Mother’s Day
Mother’s Day is a North American holiday that is held on the second Monday of May and honors mothers and motherhood. It originated in the United States in the 1900s and has spread to a few others countries since, although there are similar traditions that are much older.
Anna Jarvis, a peace activist during the Civil War, founded the holiday in 1908 when she held a memorial for her mother in West Virginia. She had started to push to make Mother’s Day an official holiday in 1905, the year her mother passed away, as a way to continue her mother’s work and make a day that people all over the country could use to honor their own mothers. Her home state of West Virginia was the first state to officially recognize the holiday in 1910 and several states after that followed suit. President Woodrow Wilson made it a National holiday in 1914 and by the 1920s companies started to produce Mother’s Day cards for people to send, including Hallmark. Anna Jarvis was furious about how the holiday quickly became commercialized, saying that the greeting cards were lazy and claiming that people were supposed to write letters to their mothers to express their gratitude and love, and that the mass production of cards and the buying of gifts was exploitation. She protested adamantly, threatening to file a lawsuit as well as organized boycotts and other forms of protest. She was even arrested once for disturbance of the peace during one of her protests. Before she died, Anna Jarvis admitted that she regretted having ever created the holiday.
Today the holiday is still very much a commercial one, and people are encouraged to buy their mothers and motherly figures cards, flowers, and gifts. Thousands of phone calls are made on Mother’s Day every year and church attendance is also very high, the highest right after major holidays such as Christmas and Easter. The traditional flower of choice to give is carnations, colored ones for if your mother is alive and white if she has passed on. Admittedly, the holiday has been mostly carried by the influence of card companies like Hallmark and the floral and jewelry industries. Despite this, Mother’s Day is one of the United States’ most successful commercial holidays.
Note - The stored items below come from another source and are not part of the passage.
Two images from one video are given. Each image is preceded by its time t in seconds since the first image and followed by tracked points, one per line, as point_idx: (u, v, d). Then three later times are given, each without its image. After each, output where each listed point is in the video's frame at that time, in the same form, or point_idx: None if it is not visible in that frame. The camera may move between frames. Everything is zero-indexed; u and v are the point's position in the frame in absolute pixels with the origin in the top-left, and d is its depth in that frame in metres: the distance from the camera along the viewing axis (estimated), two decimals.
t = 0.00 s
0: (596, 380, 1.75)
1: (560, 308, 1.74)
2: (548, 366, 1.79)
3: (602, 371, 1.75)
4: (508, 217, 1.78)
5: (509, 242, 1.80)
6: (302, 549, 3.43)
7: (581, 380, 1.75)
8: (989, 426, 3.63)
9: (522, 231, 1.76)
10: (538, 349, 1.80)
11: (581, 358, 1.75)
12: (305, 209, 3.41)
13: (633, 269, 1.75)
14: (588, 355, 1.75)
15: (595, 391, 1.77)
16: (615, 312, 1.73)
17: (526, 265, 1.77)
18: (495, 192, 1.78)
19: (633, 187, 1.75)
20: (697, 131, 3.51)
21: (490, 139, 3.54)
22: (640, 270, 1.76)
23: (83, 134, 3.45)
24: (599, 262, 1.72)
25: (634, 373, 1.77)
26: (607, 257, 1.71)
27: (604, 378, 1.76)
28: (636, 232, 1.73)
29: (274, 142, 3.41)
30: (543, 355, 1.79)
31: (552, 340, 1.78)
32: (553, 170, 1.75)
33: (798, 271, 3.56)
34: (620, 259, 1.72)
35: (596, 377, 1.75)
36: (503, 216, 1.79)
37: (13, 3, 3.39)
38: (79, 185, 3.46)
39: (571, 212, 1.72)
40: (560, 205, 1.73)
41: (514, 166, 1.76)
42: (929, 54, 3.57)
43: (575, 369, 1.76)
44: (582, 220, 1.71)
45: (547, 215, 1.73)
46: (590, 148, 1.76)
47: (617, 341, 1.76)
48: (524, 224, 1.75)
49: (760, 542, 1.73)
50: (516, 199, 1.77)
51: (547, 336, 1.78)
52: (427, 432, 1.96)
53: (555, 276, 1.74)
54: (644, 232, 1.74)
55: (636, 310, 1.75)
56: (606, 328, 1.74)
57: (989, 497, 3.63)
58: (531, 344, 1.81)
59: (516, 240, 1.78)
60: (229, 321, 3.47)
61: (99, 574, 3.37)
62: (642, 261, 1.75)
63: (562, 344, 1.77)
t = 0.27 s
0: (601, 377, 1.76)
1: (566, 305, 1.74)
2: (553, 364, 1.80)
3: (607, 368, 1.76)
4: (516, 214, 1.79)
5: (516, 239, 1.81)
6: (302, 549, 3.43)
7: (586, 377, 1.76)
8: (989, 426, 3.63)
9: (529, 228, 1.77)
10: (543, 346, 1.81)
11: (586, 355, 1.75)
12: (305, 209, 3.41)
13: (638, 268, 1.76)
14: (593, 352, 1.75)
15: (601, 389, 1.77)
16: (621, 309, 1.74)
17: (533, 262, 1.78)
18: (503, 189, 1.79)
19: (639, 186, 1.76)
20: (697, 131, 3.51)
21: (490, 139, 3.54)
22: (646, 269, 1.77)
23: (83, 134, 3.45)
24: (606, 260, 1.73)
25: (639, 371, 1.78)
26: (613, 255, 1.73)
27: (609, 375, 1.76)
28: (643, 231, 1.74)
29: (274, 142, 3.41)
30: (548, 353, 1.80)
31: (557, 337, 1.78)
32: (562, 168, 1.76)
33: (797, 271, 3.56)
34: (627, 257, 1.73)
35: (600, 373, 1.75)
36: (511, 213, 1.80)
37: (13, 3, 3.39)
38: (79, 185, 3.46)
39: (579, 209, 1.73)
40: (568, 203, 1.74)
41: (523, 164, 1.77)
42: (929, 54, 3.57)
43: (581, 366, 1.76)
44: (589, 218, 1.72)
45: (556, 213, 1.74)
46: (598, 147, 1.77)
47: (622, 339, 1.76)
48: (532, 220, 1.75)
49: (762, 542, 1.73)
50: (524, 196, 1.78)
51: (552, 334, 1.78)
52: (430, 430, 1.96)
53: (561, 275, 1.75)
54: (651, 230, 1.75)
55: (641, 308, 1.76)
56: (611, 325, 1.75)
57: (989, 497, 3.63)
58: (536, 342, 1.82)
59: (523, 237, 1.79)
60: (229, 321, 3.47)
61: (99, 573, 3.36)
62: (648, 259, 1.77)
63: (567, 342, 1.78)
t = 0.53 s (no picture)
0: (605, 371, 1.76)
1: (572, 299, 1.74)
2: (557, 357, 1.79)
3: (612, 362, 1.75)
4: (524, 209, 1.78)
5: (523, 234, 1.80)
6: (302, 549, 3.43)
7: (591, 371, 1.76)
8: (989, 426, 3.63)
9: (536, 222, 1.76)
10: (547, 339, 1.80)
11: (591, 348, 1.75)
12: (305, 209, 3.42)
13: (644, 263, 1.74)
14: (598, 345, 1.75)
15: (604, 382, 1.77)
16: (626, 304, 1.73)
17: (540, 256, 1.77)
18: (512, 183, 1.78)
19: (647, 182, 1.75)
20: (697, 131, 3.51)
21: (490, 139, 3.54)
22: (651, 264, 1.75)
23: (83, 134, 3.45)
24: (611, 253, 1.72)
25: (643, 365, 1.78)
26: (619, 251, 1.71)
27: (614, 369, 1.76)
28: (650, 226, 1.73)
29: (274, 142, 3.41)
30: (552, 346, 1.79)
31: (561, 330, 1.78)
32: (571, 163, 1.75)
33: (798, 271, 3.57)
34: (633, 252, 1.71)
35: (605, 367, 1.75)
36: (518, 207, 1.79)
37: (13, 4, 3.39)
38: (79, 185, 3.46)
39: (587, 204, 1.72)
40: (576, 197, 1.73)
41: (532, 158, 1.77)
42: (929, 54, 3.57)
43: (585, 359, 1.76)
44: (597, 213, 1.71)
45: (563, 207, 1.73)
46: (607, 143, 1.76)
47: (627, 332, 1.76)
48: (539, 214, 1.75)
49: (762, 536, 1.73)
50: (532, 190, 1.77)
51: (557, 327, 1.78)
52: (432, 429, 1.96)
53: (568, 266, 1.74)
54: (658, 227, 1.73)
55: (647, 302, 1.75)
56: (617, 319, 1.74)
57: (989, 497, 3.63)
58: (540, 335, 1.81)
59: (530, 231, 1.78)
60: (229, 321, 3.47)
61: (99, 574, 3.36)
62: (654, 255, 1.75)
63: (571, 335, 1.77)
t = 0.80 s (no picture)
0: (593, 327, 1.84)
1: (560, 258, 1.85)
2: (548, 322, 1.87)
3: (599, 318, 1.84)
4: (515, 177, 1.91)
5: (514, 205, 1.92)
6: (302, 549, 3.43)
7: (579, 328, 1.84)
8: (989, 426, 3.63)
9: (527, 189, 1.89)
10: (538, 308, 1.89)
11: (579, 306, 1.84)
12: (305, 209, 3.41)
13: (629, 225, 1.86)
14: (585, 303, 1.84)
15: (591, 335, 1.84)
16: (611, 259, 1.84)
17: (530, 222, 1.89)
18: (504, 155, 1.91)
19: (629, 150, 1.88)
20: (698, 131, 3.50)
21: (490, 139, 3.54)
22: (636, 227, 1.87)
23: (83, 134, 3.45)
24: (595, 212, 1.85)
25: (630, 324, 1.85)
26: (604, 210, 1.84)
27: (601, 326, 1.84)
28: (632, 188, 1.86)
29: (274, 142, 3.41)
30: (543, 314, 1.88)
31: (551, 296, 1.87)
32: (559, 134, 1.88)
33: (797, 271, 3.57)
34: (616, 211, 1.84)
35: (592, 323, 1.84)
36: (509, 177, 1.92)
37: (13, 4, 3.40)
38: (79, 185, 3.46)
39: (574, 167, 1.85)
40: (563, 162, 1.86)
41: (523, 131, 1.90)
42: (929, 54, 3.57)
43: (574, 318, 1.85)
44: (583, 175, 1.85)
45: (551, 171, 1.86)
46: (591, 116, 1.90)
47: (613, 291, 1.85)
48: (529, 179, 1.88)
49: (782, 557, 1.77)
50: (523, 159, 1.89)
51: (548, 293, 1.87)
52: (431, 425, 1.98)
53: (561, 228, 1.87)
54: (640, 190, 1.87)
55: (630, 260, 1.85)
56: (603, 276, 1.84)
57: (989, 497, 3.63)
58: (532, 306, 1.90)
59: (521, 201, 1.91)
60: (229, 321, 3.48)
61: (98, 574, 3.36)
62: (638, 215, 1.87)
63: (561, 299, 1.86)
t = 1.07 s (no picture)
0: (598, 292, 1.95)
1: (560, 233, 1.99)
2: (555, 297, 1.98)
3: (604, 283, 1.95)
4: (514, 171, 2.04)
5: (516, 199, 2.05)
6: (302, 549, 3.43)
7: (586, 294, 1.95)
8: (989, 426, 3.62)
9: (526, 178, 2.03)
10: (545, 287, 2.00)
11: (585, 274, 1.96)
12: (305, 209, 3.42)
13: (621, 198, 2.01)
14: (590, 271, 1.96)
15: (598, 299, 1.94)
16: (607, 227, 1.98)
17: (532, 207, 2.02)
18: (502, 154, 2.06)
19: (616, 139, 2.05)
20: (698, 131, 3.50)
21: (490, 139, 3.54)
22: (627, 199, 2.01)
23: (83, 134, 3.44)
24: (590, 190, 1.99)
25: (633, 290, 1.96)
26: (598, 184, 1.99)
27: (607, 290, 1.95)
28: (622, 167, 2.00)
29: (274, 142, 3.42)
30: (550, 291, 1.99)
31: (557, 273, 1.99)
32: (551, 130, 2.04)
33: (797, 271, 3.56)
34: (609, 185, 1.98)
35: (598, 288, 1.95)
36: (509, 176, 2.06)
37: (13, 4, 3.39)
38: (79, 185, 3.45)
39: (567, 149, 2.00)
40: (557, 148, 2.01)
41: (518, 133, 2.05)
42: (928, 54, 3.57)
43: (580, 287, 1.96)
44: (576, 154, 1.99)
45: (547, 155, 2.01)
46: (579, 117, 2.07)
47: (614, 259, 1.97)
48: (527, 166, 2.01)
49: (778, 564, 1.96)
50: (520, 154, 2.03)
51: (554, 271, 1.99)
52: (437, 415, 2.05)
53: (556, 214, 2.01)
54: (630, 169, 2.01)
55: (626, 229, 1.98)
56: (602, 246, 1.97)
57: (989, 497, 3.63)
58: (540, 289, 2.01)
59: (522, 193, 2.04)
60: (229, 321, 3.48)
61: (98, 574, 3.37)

Commercial or not, mothers are pretty incredible people. The world’s youngest mother was a girl Peru who gave birth at only five years old. The oldest woman to give birth was Satyabhama Mahapatra, and Indian woman who had her first child at sixty-five. The most amount of children ever born as once is seven -septuplets born to a woman in Iowa in 1997. The most amount of children overall to one woman is 69, 67 of which survived, birthed to the first wife of Feodor Vassilyev.